Des livres qui nous gâtent

De nos jours, il est courant que les bibliothèques municipales disposent d'un rayon de livres à donner. En pratique, il s'agit d'un rayon de livres à donner et à recevoir. On ne doit pas seulement prendre des livres, mais aussi les apporter. J'avoue que j'ai pratiqué l'art de prendre bien plus que celui d'apporter.
La bibliothèque municipale d'Oeiras a été une seconde maison pour la famille Cavaco au fil des ans. Nous y avons fait nos devoirs, rencontré des amis, fait des rencontres inattendues, écrit des livres, nous sommes fracturés des os – tout y est. Ainsi, une bonne partie de mes lectures provient non seulement des étagères bien rangées de la salle principale, mais aussi de celle où les livres sont conservés.
En tant que chrétien convaincu que nous sommes sauvés par nos lectures (ou peut-être ne serais-je pas protestant, obstiné dans ma croyance en « l'Écriture seule »), je crois aussi que ce que nous lisons ne peut être entièrement prédit. Autrement dit, nous ne devrions pas simplement lire ce que nous devrions, mais aussi ce que nous ne nous attendions pas à lire. En fait, nous lisons même souvent ce que nous ne devrions pas lire. Cela signifie que le lecteur béni sera aussi celui qui aura lu en dehors de la bibliographie prévisible, officielle et canonique.

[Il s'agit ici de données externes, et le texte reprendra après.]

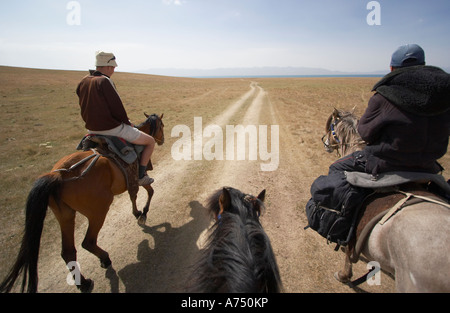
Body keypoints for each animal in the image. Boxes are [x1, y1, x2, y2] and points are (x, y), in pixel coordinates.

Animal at [0, 112, 165, 292]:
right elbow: (148, 191)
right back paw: (104, 259)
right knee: (88, 242)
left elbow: (134, 196)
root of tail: (58, 176)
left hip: (64, 216)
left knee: (68, 251)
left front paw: (137, 213)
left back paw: (83, 282)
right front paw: (142, 214)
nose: (162, 140)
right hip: (98, 211)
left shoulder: (131, 181)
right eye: (162, 126)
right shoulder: (138, 176)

Que signifie lire en dehors de la bibliographie prévisible, officielle et canonique ? C'est, par exemple, lire un livre paru sur les étagères de la bibliothèque municipale. C'est lire en dehors des attentes, en dehors de la liste que nous avons établie, en dehors de ce que nous pensions pertinent pour nous. En fin de compte, pour lire sérieusement, il faut lire en dehors de soi. Si tout ce que nous lisons reflète notre personnalité, le monde est comme le triste fleuve de Narcisse.
Je n'irai pas jusqu'à dire que ces livres inattendus ont eu le plus d'impact. J'ai reçu de sérieux retours. De plus, comme j'ai du mal à abandonner un livre en cours de lecture (culpabilisation profonde), je m'efforce de le conserver même lorsqu'il n'en vaut plus la peine (ce qui me procure aussi une expérience intéressante : lire sans plaisir). Les livres inattendus empêchent nos vies de devenir artificiellement littéraires.

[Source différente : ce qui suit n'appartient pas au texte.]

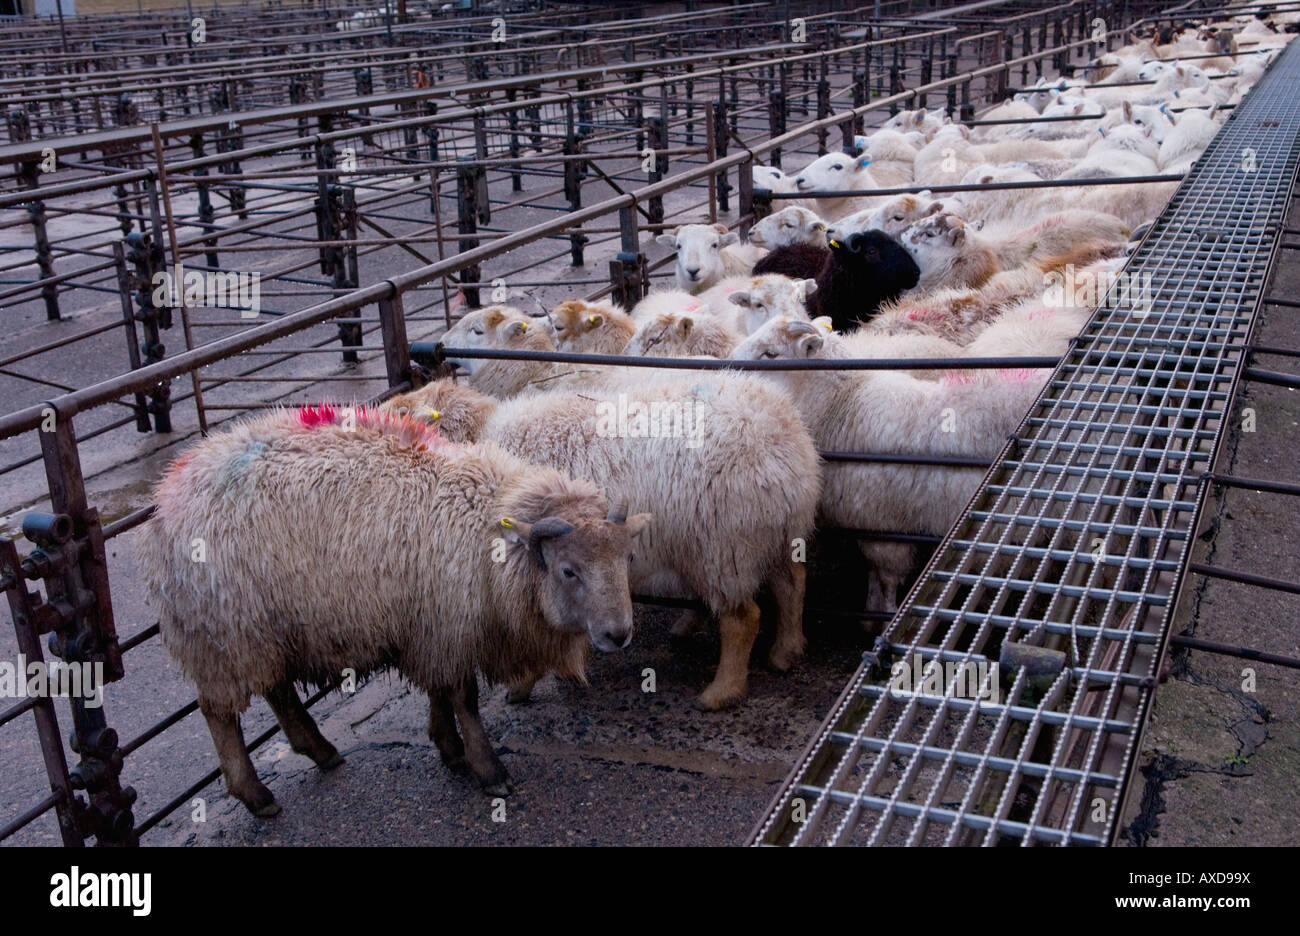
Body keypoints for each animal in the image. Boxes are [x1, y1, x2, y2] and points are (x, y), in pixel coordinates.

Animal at [135, 404, 650, 812]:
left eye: (626, 558)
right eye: (568, 570)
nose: (620, 634)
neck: (484, 530)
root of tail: (170, 494)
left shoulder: (429, 626)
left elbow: (441, 691)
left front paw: (448, 747)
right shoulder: (444, 623)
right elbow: (464, 699)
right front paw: (488, 769)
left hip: (261, 627)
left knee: (277, 691)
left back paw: (319, 749)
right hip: (223, 630)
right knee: (220, 713)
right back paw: (256, 795)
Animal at [395, 376, 821, 711]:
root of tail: (785, 439)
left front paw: (522, 685)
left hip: (721, 545)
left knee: (742, 619)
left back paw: (721, 692)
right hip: (773, 534)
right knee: (792, 583)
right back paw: (786, 651)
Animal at [732, 317, 1049, 613]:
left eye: (770, 353)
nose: (729, 365)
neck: (843, 404)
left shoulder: (882, 523)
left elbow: (888, 577)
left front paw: (887, 611)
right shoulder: (869, 526)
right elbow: (873, 571)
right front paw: (871, 607)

Une vie littéraire artificielle est une vie où l'écriture solidifie la personnalité du lecteur. Il est important que l'écriture la ruine aussi. Les lecteurs à forte personnalité sont ennuyeux. Prenons un exemple simple : une foire du livre est un événement insupportable. Admettons-le. J'y suis allé aussi, et je me suis même ridiculisé en signant des autographes chez un éditeur sérieux. Mais tout rassemblement de lecteurs sérieux se transforme vite en une version plus sophistiquée d'un défilé de géants en chair et en os. Quand les grosses têtes sont en bois, elles sont plus attachantes.

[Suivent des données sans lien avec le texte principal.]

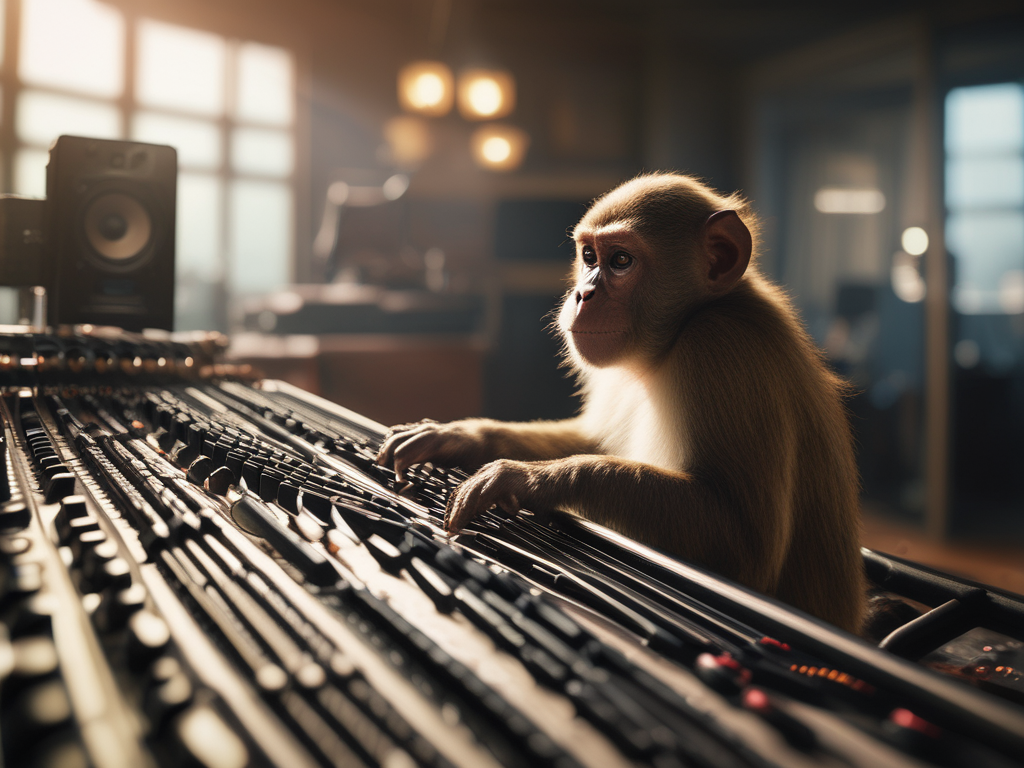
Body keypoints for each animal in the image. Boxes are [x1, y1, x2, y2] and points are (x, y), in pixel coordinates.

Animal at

Je terminerai donc par un conseil : lisez le livre sans rapport avec le sujet qui traîne sur l’étagère. Un livre de développement personnel ringard (je viens de terminer « The Road Less Traveled » de M. Scott Peck il y a quelques jours), un classique contemporain ennuyeux (« The Broom of the System » de David Foster Wallace), un roman de lycée oublié (« Eurico, the Presbyter » d’Alexandre Herculano), un émouvant joyau britannique aux couvertures infaillibles de Penguin (« Silas Marner » de George Eliot), un best-seller semi-technique du New York Times dont vous n’avez jamais entendu parler (« Rapt » de Winifred Gallagher). L’un des avantages de lire un livre qui semble mauvais, c’est de se libérer d’une existence littéraire consolidée.